Working with Dates and Timestamps

Spark中Dates專門負責日歷時期,timestamps包括了日期和時間信息。
當我們啟用inferSchame,Spark會盡可能正確識別列的類型,包括Dates和timestamps。
處理Dates和Timestamps與處理字符串相關,因為我們常把日期和時間戳保持為字符串,然後轉換為日期和時間戳類型。
在Spark2.1和更早的版本中,在沒有指定時區時,Spark根據機器的時區來解析時間。可以通過設置spark.conf.sessionLocalTimeZone來設置會話的時區。
The key to understanding the transformations that you are going to need to apply is to ensure that you know exactly what type and format you have at each given step of the way.
Spark的Timestamps只支持秒級別的精度,這意味者如果你打算處理毫秒微秒,你需要把它們當做long類型對象處理。
相關的函數:date_add、date_sub、datediff、months_between、to_date、current_date、current_timestamp

import org.apache.spark.sql.functions.{current_date, current_timestamp}
val dataDF = spark.range(10).withColumn("today", current_date())
    .withColumn("now", current_timestamp())
dataDF.createOrReplaceTempView("dataTable")
import org.apache.spark.sql.functions.{date_add, date_sub}
dataDF.select(date_sub(col("today"), 5), date_add(col("today"), 5)).show(1)
import org.apache.spark.sql.functions.{datediff, months_between, to_date}
dataDF.withColumn("week_ago", date_sub(col("today"), 7))
    .select(datediff(col("week_ago"), col("today"))).show(1)
dataDF.select(
    to_date(lit("2016-01-01")).alias("start"),
    to_date(lit("2017-05-22")).alias("end")
).select(months_between(col("start"), col("end"))).show(1)
spark.range(5).withColumn("date", lit("2017-01-01")).select(to_date(col("date"))).show(1)

Spark不能解析日期時,不會報錯,而返回null。在部分數據符合正確的日期格式,部分不符合正確的日期格式應當註意。

dataDF.select(to_date(lit("2016-20-12")), to_date(lit("2017-12-11"))).show(1)
+---------------------+---------------------+
|to_date(‘2016-20-12‘)|to_date(‘2017-12-11‘)|
+---------------------+---------------------+
|                 null|           2017-12-11|
+---------------------+---------------------+
only showing top 1 row

to_date()、to_timestamp()函數

import org.apache.spark.sql.functions.{to_date, to_timestamp, lit}
val dateFormat = "yyyy-dd-MM"
val cleanDF = spark.range(1).select(
    to_date(lit("2017-12-11"), dateFormat).alias("date"),
    to_date(lit("2017-20-11"), dateFormat).alias("date2")
)
cleanDF.createOrReplaceTempView("dateTable")
cleanDF.show()
cleanDF.select(to_timestamp(col("date"))).show()

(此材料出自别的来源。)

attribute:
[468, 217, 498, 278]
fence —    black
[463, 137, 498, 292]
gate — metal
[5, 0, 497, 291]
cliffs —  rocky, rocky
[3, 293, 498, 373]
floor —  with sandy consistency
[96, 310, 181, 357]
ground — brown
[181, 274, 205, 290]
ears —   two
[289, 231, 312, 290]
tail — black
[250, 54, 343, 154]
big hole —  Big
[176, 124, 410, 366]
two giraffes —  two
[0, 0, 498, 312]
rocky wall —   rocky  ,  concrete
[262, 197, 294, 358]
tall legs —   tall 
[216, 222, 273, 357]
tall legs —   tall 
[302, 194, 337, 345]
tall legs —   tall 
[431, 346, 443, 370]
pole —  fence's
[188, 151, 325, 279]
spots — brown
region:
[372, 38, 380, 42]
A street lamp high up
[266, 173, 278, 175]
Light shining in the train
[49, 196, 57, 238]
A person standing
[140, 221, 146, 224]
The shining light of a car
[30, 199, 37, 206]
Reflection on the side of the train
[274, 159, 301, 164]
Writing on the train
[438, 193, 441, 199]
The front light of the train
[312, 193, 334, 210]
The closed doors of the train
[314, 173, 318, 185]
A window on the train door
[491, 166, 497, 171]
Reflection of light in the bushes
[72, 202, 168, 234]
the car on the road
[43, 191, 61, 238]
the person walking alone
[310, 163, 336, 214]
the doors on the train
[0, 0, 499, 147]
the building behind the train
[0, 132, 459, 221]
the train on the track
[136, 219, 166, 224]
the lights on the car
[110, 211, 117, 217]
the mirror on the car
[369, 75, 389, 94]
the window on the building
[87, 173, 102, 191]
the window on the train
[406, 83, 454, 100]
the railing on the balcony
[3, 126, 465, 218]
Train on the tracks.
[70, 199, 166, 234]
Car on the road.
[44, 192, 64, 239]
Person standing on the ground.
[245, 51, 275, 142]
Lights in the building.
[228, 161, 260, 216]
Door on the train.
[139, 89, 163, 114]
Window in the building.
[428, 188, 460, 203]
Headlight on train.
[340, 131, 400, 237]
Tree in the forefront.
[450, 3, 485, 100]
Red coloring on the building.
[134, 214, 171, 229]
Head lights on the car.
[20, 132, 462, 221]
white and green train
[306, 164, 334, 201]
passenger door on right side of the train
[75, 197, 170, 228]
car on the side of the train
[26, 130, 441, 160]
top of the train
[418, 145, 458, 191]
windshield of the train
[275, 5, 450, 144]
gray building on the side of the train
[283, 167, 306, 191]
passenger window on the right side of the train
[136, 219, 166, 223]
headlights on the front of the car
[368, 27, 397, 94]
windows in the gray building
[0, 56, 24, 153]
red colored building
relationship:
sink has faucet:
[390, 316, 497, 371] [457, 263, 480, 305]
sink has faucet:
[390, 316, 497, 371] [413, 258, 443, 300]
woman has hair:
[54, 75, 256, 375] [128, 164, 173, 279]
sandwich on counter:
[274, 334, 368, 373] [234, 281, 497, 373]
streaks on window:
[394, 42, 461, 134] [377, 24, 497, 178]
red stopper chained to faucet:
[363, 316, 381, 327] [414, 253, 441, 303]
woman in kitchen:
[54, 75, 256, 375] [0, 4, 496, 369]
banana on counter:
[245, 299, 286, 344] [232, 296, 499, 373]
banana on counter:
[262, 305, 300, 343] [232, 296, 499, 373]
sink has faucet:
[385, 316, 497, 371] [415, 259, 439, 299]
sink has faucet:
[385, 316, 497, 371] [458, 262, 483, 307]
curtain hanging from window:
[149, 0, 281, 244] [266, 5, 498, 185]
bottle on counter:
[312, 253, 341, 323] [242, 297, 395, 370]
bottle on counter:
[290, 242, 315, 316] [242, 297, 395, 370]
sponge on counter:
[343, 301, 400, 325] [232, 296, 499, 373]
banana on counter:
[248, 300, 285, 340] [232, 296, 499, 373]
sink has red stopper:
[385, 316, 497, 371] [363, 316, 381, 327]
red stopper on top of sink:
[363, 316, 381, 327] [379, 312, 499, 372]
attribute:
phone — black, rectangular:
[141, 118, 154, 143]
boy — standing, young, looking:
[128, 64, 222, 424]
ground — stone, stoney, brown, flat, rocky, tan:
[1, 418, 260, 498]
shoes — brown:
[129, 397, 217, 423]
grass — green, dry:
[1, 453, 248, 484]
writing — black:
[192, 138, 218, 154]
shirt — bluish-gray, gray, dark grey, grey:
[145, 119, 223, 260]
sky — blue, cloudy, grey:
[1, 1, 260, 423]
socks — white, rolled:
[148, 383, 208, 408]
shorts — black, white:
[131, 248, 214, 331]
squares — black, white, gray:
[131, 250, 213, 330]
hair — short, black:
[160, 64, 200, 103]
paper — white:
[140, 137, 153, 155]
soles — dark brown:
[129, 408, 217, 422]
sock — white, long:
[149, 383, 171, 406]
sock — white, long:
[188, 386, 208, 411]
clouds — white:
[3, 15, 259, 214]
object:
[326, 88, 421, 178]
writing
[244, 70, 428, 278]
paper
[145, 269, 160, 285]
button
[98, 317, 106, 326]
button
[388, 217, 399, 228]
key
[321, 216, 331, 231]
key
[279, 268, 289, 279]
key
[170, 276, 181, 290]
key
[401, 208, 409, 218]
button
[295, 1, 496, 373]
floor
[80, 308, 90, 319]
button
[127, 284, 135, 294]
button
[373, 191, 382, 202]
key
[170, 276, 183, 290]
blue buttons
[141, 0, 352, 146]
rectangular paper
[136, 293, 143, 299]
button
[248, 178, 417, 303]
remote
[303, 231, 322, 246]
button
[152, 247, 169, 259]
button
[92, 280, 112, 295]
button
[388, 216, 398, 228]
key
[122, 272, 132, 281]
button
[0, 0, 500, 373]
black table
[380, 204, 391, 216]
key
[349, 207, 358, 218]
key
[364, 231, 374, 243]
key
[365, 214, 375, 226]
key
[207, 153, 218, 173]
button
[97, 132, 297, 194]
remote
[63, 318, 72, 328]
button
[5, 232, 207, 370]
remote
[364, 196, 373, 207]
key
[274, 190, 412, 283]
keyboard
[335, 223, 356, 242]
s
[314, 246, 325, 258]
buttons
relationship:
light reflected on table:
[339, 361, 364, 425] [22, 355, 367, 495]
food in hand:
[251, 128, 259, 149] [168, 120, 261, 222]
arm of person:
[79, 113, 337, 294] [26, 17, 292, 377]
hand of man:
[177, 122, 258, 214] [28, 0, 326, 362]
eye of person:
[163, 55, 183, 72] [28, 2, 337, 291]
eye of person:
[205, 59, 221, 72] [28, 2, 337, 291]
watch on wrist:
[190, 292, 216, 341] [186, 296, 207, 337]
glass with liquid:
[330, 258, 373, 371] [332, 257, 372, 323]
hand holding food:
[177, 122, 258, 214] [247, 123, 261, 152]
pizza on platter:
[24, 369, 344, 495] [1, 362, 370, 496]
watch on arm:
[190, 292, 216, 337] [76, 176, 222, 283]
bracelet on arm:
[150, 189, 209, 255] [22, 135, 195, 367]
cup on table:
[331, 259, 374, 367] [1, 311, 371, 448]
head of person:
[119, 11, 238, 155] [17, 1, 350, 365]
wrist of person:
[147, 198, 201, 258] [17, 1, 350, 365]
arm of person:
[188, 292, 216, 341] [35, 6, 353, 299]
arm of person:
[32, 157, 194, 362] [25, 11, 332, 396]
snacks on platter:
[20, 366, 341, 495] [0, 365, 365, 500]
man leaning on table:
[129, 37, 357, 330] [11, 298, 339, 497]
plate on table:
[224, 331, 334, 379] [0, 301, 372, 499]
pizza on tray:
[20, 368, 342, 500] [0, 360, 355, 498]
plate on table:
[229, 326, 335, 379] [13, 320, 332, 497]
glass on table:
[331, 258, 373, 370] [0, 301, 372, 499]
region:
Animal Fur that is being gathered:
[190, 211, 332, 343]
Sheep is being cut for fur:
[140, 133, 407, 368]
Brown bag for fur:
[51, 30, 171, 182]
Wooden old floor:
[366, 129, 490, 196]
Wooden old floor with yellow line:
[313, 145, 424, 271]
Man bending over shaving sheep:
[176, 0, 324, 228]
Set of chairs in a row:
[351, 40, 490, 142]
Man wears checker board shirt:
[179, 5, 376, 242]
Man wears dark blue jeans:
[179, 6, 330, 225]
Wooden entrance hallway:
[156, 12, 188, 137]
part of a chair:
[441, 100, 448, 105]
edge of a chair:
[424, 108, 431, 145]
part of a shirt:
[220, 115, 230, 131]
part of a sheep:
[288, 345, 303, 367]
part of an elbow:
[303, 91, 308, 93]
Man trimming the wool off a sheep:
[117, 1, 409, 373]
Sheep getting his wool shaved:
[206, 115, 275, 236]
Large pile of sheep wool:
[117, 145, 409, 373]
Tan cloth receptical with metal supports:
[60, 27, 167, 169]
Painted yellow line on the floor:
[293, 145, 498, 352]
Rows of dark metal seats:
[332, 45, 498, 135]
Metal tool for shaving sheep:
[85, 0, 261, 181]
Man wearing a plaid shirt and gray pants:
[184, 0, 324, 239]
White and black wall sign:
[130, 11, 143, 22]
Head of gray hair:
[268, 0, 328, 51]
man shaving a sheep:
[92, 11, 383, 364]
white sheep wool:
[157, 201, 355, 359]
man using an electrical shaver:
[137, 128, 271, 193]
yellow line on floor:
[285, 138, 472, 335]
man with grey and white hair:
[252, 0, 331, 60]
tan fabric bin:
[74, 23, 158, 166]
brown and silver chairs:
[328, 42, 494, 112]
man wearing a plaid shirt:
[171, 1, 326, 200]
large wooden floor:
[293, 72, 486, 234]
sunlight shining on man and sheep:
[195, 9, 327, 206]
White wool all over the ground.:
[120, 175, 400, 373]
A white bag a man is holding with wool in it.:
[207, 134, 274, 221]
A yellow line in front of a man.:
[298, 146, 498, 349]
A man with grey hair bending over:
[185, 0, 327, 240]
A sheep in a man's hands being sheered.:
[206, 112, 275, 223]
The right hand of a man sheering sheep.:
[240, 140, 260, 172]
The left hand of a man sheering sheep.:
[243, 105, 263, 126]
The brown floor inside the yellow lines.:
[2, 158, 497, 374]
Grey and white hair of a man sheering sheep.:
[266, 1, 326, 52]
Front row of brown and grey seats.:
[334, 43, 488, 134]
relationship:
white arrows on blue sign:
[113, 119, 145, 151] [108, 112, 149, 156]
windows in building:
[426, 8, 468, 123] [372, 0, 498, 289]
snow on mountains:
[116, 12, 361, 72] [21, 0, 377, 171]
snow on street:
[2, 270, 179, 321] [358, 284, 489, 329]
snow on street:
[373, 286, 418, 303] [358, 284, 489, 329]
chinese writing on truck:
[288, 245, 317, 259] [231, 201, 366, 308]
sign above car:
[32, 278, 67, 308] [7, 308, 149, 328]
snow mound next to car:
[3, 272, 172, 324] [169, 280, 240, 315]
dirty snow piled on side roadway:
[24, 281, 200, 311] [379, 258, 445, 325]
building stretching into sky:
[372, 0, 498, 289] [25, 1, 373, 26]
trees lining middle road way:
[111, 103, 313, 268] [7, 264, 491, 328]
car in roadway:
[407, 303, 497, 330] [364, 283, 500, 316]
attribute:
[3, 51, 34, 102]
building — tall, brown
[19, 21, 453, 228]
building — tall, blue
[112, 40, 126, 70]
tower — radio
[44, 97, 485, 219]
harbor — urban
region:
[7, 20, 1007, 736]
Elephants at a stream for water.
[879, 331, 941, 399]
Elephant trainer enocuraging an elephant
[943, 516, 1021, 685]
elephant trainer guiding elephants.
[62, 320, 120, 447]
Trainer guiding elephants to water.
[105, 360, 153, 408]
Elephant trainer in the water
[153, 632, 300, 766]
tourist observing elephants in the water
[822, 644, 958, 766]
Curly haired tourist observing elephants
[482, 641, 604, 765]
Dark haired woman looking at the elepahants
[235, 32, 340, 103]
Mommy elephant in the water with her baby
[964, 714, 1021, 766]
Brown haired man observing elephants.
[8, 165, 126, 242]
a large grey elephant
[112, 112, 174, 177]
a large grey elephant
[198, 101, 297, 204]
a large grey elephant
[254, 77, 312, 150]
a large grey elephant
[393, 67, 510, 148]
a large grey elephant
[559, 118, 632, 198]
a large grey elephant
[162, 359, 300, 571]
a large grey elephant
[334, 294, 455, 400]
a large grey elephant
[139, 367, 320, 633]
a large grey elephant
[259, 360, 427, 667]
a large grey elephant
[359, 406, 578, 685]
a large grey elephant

在日期的比較中,可以用字符串直接與列比較,不需要lit函數。 隱式類型轉換可能會搬起石頭砸自己的腳,特別是處理null值時。推薦直接指明類型。

cleanDF.filter(col("date2") > lit("2017-12-12")).show()
cleanDF.filter(col("date2") > "2017-12-12").show()

Working with Nulls in Data

最好一直用null代表缺失值與空值。與空值和其他值相比,Spark能夠優化null的處理。
處理null值相關的函數主要在DataFrame.na這個子包中。
第五章的排序部分有關於null的排序以及第六章Working with Booleans講了布爾與null的問題。
警告:DataFrame的Schema聲明列不為null,Spark不會完全遵守,可以有少數null。null標誌是為了讓Spark來優化列的處理。而這可以會導致不正確的結果或異常。
原則:明確聲明比沒有明確聲明好。
coalesce
coalesce(expr1, expr2, ...) - Returns the first non-null argument if exists. Otherwise, null.

Examples:

SELECT coalesce(NULL, 1, NULL);
1
ifnull
ifnull(expr1, expr2) - Returns expr2 if expr1 is null, or expr1 otherwise.

Examples:

SELECT ifnull(NULL, array(‘2‘));
["2"]
nullif
nullif(expr1, expr2) - Returns null if expr1 equals to expr2, or expr1 otherwise.

Examples:

SELECT nullif(2, 2);
NULL
nvl
nvl(expr1, expr2) - Returns expr2 if expr1 is null, or expr1 otherwise.

Examples:

SELECT nvl(NULL, array(‘2‘));
["2"]
nvl2
nvl2(expr1, expr2, expr3) - Returns expr2 if expr1 is not null, or expr3 otherwise.

Examples:

SELECT nvl2(NULL, 2, 1);
1
https://spark.apache.org/docs/2.3.1/api/sql/

移除null值
DataFrame.na.drop() 移除包含null值的行。第一個可選參數有 “any”"all",兩個值,any任何列中包含null值的行都被移除,all所有列都是null的行被移除。第二個可選參數是要選擇的列數組
df.na.drop("any", Seq("StockCode", "InvoiceNo")).count()
填充
fill()
We could do the same for columns of type Integer by using df.na.fill(5:Integer), or for Doubles df.na.fill(5:Double). ?:運行報錯。

df.na.fill("null")
df.na.fill(5, Seq("StockCode", "InvoiceNo"))
val fillMap = Map("StockCode" -> 5, "Description" -> "No Description")
df.na.fill(fillMap)

替換
df.na.replace("Description", Map("" -> "UNKNOWN"))
- - -

Working with Complex Types

Structs

通過在查詢中將多列用圓括號包起來創建結構體。

df.selectExpr("(InvoiceNo, Description) as complex").show(2)
df.selectExpr("struct(InvoiceNo, Description) as complex").show(2)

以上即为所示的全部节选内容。